Is a hybrid policy better for you than a long-term care policy?
Increasingly, people who want to help ensure that they can pay for nursing home or assisted living care but don’t feel that they can afford a long-term care insurance policy are turning to hybrid or combination policies. These insurance policies combine long-term care coverage with either a fixed annuity or a life insurance policy.
In fact the number of these policies has doubled just since 2008. As of last year, Americans had over $2.4 billion invested in them.
A hybrid policy has several advantages over traditional LTC insurance. First, it can earn interest, so it’s an investment. Second, if you need some of the money sooner for other purposes, you can access it. Third, it can also serve as a life insurance policy.
However, these policies aren’t necessarily the best choice for everyone. The up-front investment can be high, and you may not be able to touch the money for some time without a penalty.
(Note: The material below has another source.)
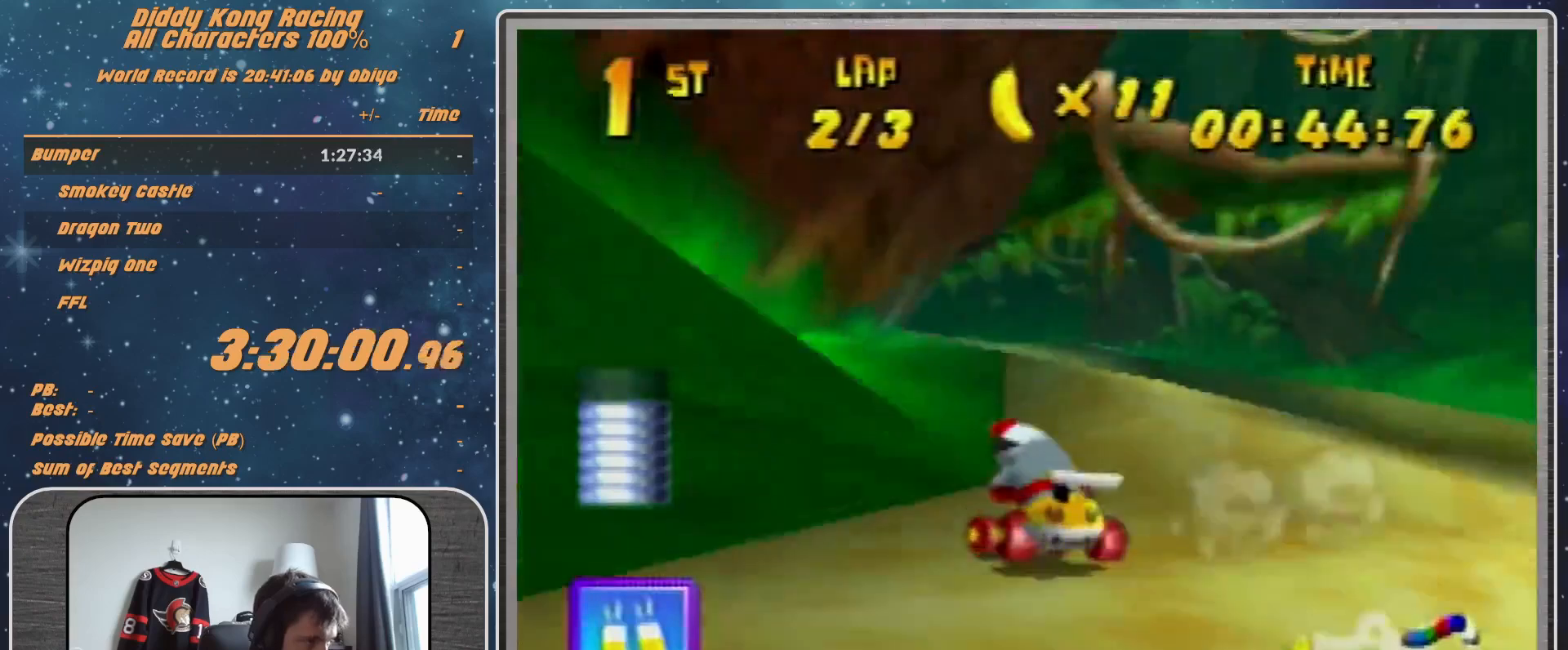
{"buttons": ["R1"], "left_stick": "up-left", "events": [[67, "A", "down"], [100, "A", "up"], [100, "R1", "down"], [267, "A", "down"], [300, "A", "up"], [400, "A", "down"], [467, "A", "up"]]}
If you do choose a hybrid policy, you want to determine whether you want to combine the LTC insurance with an annuity or a life insurance policy. This may depend on whether you want or need monthly income or are more interested in having a death benefit. Remember that, just with a stand-alone LTC policy that you purchase on your own, your medical history and pre-existing will be a factor in whether you qualify for a policy and how much it costs.
It’s wise to talk with your financial advisor or another professional who can give you objective advice about whether one of these policies is preferable over a LTC policy or counting on your savings and investments for your care. It’s best not to rely on the advice of someone who earns his or her living selling these policies to determine whether this is the best way to go.